16. Instance, liquor.
This is a natural and almost unavoidable imperfection in almost all the names of substances,
in all languages whatsoever, which men will easily find when, once passing from confused or loose notions, they
come to more strict and close inquiries. For then they will be convinced how doubtful and obscure those words
are in their signification, which in ordinary use appeared very clear and determined. I was once in a meeting of
very learned and ingenious physicians, where by chance there arose a question, whether any liquor passed through
the filaments of the nerves. The debate having been managed a good while, by variety of arguments on both sides,
I (who had been used to suspect, that the greatest part of disputes were more about the signification of words than
a real difference in the conception of things) desired, that, before they went any further on in this dispute, they
would first examine and establish amongst them, what the word liquor signified. They at first were a little
surprised at the proposal; and had they been persons less ingenious, they might perhaps have taken it for a very
frivolous or extravagant one: since there was no one there that thought not himself to understand very perfectly
what the word liquor stood for; which I think, too, none of the most perplexed names of substances.
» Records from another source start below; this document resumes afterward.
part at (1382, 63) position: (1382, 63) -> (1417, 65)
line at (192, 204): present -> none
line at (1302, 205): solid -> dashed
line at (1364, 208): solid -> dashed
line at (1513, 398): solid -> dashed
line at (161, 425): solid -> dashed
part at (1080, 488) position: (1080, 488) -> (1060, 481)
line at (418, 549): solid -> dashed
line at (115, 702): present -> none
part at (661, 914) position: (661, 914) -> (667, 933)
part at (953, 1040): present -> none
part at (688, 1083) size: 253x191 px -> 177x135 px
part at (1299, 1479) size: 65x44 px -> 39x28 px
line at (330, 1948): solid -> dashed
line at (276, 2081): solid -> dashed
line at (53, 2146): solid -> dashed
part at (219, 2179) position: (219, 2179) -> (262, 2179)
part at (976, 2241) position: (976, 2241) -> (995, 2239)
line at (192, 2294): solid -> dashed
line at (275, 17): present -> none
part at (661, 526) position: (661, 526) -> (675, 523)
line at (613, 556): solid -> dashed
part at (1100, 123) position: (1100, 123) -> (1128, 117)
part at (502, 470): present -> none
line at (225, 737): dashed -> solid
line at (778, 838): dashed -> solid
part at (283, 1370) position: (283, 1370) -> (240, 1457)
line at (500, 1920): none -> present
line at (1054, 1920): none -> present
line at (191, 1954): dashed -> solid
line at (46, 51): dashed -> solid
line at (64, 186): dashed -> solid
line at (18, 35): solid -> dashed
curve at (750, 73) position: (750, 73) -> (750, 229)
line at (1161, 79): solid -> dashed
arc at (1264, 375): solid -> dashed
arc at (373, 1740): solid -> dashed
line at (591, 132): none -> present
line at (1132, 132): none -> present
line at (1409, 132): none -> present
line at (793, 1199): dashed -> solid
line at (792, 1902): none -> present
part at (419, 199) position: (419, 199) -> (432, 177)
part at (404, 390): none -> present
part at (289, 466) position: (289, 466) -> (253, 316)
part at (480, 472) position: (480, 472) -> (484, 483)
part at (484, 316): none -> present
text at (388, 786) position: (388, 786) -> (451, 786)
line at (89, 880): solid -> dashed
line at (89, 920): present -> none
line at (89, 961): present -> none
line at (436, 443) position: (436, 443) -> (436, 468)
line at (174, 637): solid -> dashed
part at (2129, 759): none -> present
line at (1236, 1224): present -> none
However,
they were pleased to comply with my motion; and upon examination found that the signification of that word was
not so settled or certain as they had all imagined; but that each of them made it a sign of a different complex idea.
This made them perceive that the main of their dispute was about the signification of that term; and that they
differed very little in their opinions concerning some fluid and subtle matter, passing through the conduits of the
nerves; though it was not so easy to agree whether it was to be called liquor or no, a thing, which, when
considered, they thought it not worth the contending about.